Certification Objective 8.04: Creating the Physical Design for the Data Model | MCSD Analyzing Requirements and Defining .NET Solutions Architectures Study Guide (Exam 70-300 (Certification Press)

For relational databases, transforming the logical database design into a physical model is often not that difficult. The logical model does a good job of identifying the tables, their fields, the primary key or keys, and the relationships with other tables.

In order to convert a logical design into a physical one, three key properties must be added to the data model:

Assign a system data type to each of the fields
Define the physical file structure of the database, including file names and locations
Identify frequently searched fields that need additional indexes for performance reasons

Exam Watch
The MCSD 70-300 does not contain specific SQL syntax questions, although you have to understand how databases are modeled.

In this section, we will examine the issues related to designing the physical database design model.

Creating an Indexing Specification

In relational databases, an index is a special database construct that makes searching for data faster on a particular column or columns within a data table. There is a slight additional overhead for maintaining each index, so it is important not to index every column on every table. However, if there is a particular column that will frequently be used as one of the criteria in a search or a join operation, you should consider creating an index for that field.
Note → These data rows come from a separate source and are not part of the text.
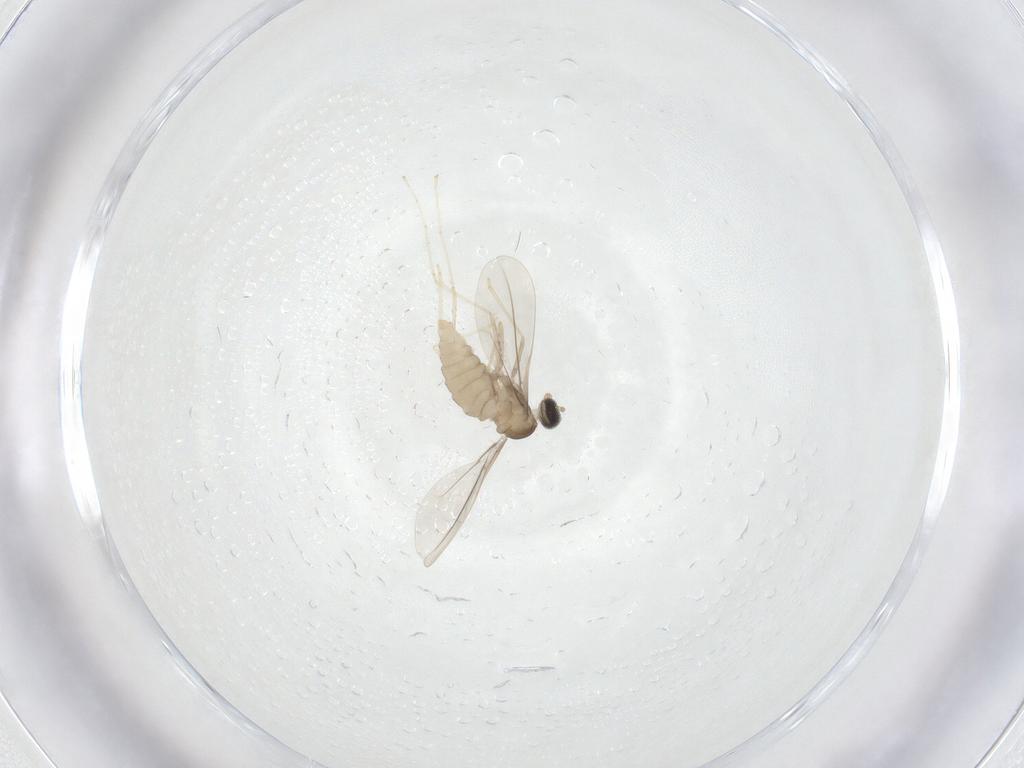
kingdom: Animalia
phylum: Arthropoda
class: Insecta
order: Diptera
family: Cecidomyiidae
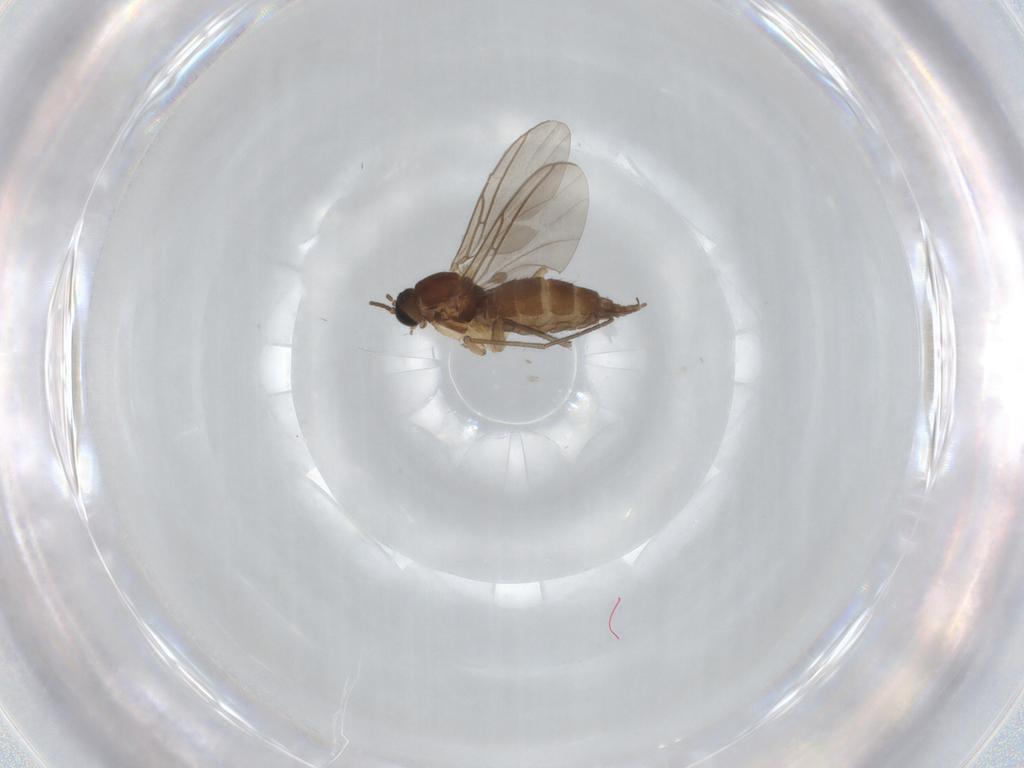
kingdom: Animalia
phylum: Arthropoda
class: Insecta
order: Diptera
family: Sciaridae
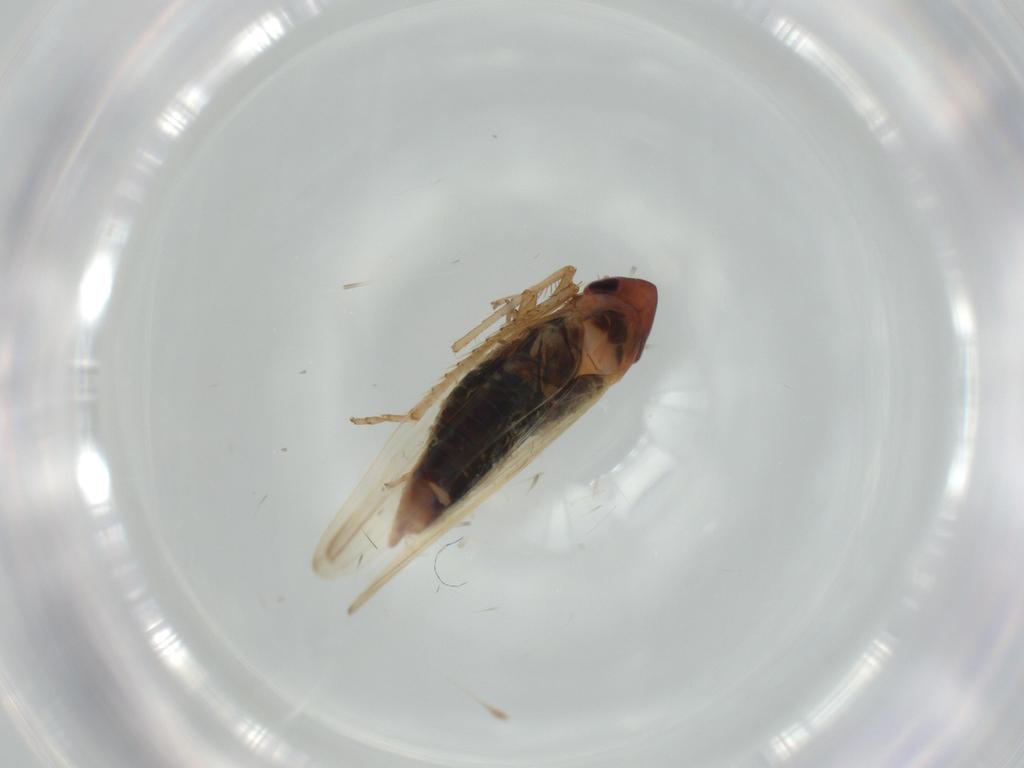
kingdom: Animalia
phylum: Arthropoda
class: Insecta
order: Hemiptera
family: Cicadellidae
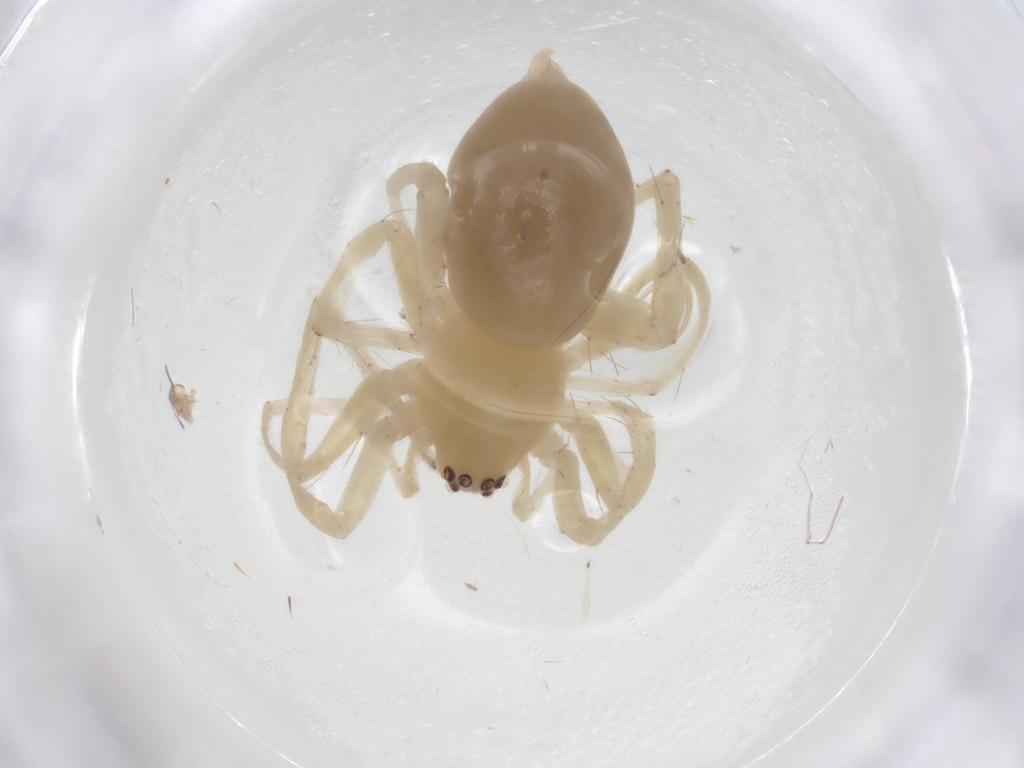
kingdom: Animalia
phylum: Arthropoda
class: Arachnida
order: Araneae
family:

Application developers do not need to specify particular indexes in their searches. The database server will intelligently make use of appropriate indexes when executing search or join operations by creating an execution plan. One of the important tools for database developers when tuning their applications for performance is to examine the execution plans for all the application queries, to see if adding more indexes could improve performance.

One important thing to remember when designing an indexing strategy is that primary keys do not need to be indexed. Primary keys are, by definition, already indexes. Databases already do their best to make searches against a primary key one of the most efficient database operations imaginable. On the other hand, foreign keys are not automatically indexes. Foreign keys are the most likely candidates to become indexes, because they are usually involved in join operations.

Generally speaking, there are two types of indexes: clustered and unclustered. A clustered index simply means that the data table is actually physically sorted according to the index itself. Any table can have at most one clustered index—usually the primary key. Unclustered indexes do not affect the order in which data is sorted on the physical disk drive. The database keeps a separate record of the sort order of the index, and can quickly link them to the existing sort order.

Certain columns make better indexes than others. Here are a few general guidelines for when to create indexes:

Columns that are frequently sorted on using the ORDER BY clause should be indexed.
Columns that participate in joins should always be indexed.
The column that stores the primary key of the table is frequently made a clustered index, especially if it is used in join operations. There can only be one clustered index per table.
A column that is often searched for in ranges of values could potentially be made a clustered index.
Take the nature of your application into account. If the nature of your application is to frequently write to the database (such as an online transaction processing, or OLTP, application), then indexes can slow down your application. However, if the nature of your application is to frequently read from the database (such as an online analytical processing, or OLAP, application), then indexes will often speed up your application considerably.

Creating new indexes is often a task that happens near the end of the developing phase. A database administrator (DBA), working with members of the development team, can analyze the performance bottlenecks of all of the application’s queries and reports.

Partitioning Data

In SQL Server, you can create a database table that is stored on two or more database servers. One way to do this is to split the data into horizontal partitions. A horizontal partition is a database table that only stores a subset of the total data. For example, look at the Sales table in Table 8-1.

A horizontally partitioned database table splits the database table based on the value in one of the columns. Looking at the example from Table 8-1, and assuming this Sales table consists of millions of data rows similar to those examples shown, we can split this table between the two sales offices: office number 32 and office number 13. We can set up and install two SQL Server machines, one in each of the offices, to handle the primary database workload. The tables are separate from each other, as each machine only handles search requests for the data in the tables it manages. But behind the scenes the two databases are linked, as you could easily run a search request against all the rows in the Sales database, and the results would return matches from both offices.

One of the biggest drawbacks to using partitioned tables is that you use the ability to manage unique keys between the two servers. Therefore, you must partition the tables based on a column that is unique to each one, such as the Office ID. Even though Sales ID would normally server on its own as a primary key, because the tables are partitioned the Office ID becomes part of the key as well.